Survey of over 600 current female enterprise owners and over 600 unemployed but potential self-employed females in 10 Divisional Secretariat divisions in 7 districts in Jan 2009. This consisted of a business training and capital grants intervention programme to randomly selected participants - including running an individual-level awareness of offer, coordinating with external business consulting firm in running ILO developed business training modules, payment of capital grants to selected participants.

Four follow-up surveys in Sep 2009, Jan 2010, Sep 2010, Jun 2011 were also carried out.

 

Research Publications

“Business Training and Female Enterprise Start-up, Growth and Dynamics: Experimental Evidence from Sri Lanka”

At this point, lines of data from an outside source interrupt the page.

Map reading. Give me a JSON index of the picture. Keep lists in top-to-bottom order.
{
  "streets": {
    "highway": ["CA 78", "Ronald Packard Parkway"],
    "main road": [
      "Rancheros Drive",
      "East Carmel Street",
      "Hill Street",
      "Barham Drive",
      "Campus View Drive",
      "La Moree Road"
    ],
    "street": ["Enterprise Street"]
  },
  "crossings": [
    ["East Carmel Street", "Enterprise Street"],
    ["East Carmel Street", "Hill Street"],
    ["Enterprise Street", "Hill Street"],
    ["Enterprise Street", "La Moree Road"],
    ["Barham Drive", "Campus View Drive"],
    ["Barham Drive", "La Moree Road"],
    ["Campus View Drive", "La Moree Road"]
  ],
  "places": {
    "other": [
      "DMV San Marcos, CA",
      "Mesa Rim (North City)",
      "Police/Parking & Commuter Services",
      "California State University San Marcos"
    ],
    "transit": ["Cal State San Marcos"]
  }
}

We conducted a randomized experiment among women in urban Sri Lanka to measure the impact of the most commonly used business training course in developing countries, the Start-and-Improve Your Business (SIYB) program. We studied two groups of women: a random sample operating subsistence enterprises and a random sample out of the labour force but interested in starting a business.

We tracked impacts of two treatments – training only and training plus a cash grant – over two years. For women in business, training changes business practices but has no impact on business profits, sales or capital stock. The grant plus training combination increases business profitability in the first eight months, but this impact dissipates in the second year. Among potential start-ups, business training hastens entry – without changing longer-term ownership rates – and increases profitability. We conclude that training may be more effective for new owners.

Published in Journal of Development Economics, Vol. 106, January 2014, pp. 199-210.